Many thanks to my father for his priceless help and motivation when repairing my 90.
<More to come and some pics>
The Left front wheel bearings are on their way out and I have booked the truck in to the usual garage to have them renewed for £70 more than if I had time to do them myself.
New Track Rod:
Whilst at North Yorkshire Off Road with my father, I was urged by said parent to attempt a very steep decline at the very bottom of the site. I landed at the bottom of this long and steep hill with my front wheels taking me in different and unrelated directions. This was all due to my inexperience; I had caught my right front wheel on the bank on the way down and it had bent the track rod to 90 degrees. Anyway I had my tools (learned that lesson early) and attempted to remove the track road to drag it up to the house, once the nuts were off it should come off but didn't as it was rusted in position. I trekked up to the house for a big hammer, which did nothing. I therefore trekked again and this time the (luckily) very helpful site owners turned up a bolt remover specifically for rust LR's. Basically its a thumb - screw for bolts and once tightened in position each side of the track rod came out with a BANG. Track rod over shoulder I therefore headed for the house again where we sledgehammered the bar straight (ish) with help from Owen the site owner. Once straight I had to make the not inconsiderable journey back to the 90 to re- fit the bar using the Hi-Lift to re-align the wheels. Considering this was all done on a hillside in the mud, I was quite proud of myself. Fitting the new track rod.
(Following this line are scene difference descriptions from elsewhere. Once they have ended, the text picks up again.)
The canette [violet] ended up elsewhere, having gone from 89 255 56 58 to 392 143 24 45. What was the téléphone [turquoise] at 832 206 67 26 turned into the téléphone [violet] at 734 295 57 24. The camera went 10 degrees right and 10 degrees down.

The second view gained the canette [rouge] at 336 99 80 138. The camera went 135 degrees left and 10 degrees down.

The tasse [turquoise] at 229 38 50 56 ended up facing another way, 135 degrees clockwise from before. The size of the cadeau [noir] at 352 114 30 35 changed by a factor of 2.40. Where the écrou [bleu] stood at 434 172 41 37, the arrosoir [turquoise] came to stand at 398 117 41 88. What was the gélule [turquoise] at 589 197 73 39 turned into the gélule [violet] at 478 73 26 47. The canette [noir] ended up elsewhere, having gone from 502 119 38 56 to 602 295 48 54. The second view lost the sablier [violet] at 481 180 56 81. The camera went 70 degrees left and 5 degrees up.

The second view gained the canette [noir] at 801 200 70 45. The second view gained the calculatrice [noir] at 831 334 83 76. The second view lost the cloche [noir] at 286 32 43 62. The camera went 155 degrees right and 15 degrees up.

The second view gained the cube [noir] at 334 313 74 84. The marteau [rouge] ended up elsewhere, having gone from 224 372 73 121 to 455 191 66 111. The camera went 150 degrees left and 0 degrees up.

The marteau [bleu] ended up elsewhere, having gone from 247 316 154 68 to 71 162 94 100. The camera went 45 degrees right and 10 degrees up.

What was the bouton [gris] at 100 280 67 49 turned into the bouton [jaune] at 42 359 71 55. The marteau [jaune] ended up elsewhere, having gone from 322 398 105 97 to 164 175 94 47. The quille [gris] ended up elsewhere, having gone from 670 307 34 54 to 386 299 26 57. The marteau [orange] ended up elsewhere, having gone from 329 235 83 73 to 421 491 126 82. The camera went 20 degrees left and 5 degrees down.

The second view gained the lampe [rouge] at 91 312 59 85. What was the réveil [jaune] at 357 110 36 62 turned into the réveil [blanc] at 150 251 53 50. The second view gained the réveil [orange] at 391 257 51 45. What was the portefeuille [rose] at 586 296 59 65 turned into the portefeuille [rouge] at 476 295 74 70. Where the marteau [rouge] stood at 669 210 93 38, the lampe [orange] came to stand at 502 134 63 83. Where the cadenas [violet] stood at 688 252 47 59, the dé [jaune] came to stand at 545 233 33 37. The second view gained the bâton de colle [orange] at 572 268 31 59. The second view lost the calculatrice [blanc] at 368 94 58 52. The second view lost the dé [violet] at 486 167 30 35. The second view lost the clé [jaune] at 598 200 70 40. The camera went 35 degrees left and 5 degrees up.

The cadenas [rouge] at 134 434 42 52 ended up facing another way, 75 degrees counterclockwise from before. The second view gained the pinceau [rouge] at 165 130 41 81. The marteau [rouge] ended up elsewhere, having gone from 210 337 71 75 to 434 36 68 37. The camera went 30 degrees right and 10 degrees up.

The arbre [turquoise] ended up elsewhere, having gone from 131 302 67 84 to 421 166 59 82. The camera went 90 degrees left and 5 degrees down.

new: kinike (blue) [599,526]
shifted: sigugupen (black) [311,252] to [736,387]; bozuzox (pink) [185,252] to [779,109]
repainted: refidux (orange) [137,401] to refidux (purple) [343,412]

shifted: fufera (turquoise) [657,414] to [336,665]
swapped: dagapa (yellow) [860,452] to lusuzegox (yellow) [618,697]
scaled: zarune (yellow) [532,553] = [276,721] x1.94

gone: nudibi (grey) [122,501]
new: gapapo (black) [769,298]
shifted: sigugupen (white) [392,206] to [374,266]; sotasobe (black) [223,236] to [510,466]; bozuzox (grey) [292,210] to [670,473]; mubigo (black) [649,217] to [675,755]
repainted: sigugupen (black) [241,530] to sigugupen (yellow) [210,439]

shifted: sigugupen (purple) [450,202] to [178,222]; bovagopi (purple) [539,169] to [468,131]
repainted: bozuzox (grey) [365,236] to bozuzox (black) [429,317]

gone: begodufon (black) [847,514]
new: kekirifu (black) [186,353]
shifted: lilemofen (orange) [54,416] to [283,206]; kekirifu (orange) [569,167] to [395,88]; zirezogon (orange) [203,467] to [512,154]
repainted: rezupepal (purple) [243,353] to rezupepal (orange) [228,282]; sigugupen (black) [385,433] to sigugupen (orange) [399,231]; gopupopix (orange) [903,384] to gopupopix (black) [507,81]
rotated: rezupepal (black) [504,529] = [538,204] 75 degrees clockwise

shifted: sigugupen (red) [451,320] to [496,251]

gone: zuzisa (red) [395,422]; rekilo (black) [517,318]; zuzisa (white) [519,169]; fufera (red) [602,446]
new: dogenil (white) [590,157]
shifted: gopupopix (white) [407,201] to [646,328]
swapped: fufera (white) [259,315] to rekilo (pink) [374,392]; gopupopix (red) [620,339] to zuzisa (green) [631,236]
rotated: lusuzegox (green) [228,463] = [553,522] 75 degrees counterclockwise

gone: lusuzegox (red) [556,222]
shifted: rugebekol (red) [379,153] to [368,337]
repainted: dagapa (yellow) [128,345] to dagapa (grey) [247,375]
New Steering Box and Pump:
A leak appeared on the input shaft of my power steering box in August 06, which gradually got worse until it had spat most of its oil. I bought the relevent seal kit from a dealer after several attempts and having to explain the concepts of an older Land Rover and that one cold be G reg AND 300TDi on more than one occasion. Needless to say this seal kit was both a bastard to fit and had no discernable effect on the leak other than to perhaps increase its vigour. To be fair, on stripping it down we found that the faces where the leaky seal fitted were damaged and the kit MAY have worked in other cases. So I lived with this for a while until one day a klunk alerted me to the fact that one of the power steering pump's mountings had sheared. I booked the truck into Land Rover Services in Hull to have them replace the pump as I had neither the time or the will to fix more steering issues. They did a good job, however I ran out of money before they could fit a new steering box, so I bought a reconditioned unit and fitted this myself.
Following the event in July 06, my alternator ceased to function. After a week or so of jump/bump starts and resigning myself to buying a new one for allot of money (student remember) I decided that as a sensitive piece of electronics I could do no better than to remove it from the vehicle and run a hose pipe through it. After a few minuets of muddy water emerging it ran clean and still soaking wet I re-fitted it in order to blow my electrics. When started however the truck jumped to life and had produced electricity perfectly since.